[[ INPUT DATA, beginning ]]
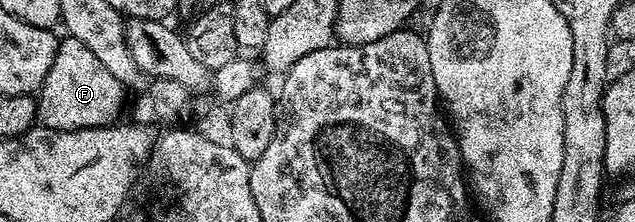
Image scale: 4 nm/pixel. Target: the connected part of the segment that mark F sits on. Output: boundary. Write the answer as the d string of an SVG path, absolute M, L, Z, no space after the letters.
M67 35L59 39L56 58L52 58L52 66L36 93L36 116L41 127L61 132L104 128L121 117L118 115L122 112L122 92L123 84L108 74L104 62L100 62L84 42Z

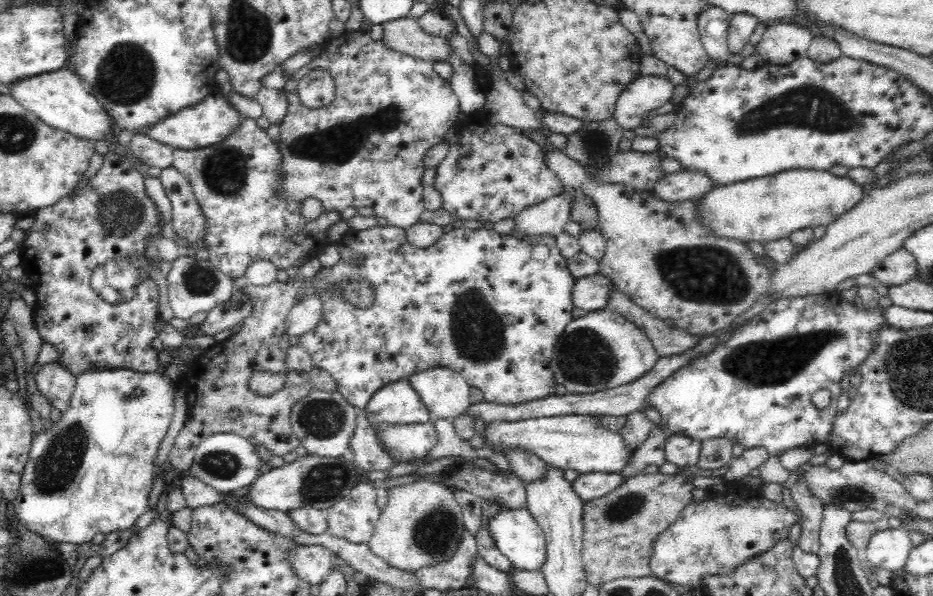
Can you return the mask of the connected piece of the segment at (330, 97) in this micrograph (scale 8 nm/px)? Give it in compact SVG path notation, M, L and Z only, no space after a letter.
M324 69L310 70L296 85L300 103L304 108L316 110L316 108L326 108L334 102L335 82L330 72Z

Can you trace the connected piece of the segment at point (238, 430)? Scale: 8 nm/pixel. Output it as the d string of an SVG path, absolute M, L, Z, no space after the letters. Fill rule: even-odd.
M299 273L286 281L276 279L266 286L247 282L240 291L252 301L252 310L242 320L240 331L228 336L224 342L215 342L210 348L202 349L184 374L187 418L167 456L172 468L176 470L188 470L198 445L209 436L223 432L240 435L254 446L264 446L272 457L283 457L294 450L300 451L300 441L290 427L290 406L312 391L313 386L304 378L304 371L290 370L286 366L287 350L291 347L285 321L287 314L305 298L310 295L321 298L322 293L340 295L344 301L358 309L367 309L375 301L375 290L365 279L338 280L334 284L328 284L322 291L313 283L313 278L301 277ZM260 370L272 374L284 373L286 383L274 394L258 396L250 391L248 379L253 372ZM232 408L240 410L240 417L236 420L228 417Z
[[ INPUT DATA, end ]]
[[ INPUT DATA, beginning ]]
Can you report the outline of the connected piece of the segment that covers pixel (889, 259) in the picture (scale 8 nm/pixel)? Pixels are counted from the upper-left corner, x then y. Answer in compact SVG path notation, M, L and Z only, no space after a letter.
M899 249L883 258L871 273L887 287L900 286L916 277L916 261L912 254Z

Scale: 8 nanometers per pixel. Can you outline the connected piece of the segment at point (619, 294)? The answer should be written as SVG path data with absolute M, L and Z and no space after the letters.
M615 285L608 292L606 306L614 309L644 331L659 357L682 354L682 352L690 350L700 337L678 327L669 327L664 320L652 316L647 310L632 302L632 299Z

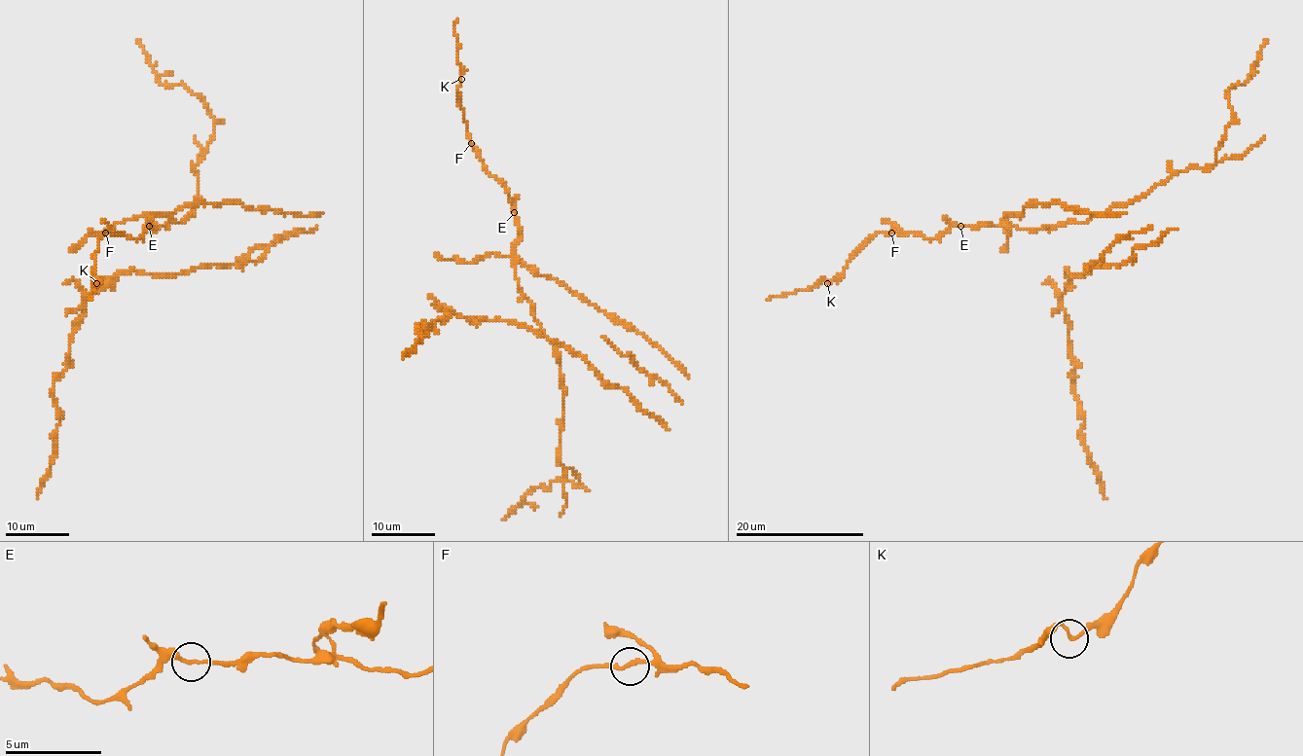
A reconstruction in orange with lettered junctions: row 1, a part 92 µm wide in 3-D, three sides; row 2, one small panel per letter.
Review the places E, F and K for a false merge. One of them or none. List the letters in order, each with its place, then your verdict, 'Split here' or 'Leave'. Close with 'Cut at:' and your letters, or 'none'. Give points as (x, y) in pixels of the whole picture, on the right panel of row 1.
[[ INPUT DATA, end ]]
→ PROBLEM STATEMENT
Of the entries above, transcribe exactly those lines that fall between the line containing "A reconstruction in" and the line containing "Review the places", together with those two lines.

→ RESULT BELOW
A reconstruction in orange with lettered junctions: row 1, a part 92 µm wide in 3-D, three sides; row 2, one small panel per letter.
Review the places E, F and K for a false merge. One of them or none. List the letters in order, each with its place, then your verdict, 'Split here' or 'Leave'. Close with 'Cut at:' and your letters, or 'none'. Give points as (x, y) in pixels of the whole picture, on the right panel of row 1.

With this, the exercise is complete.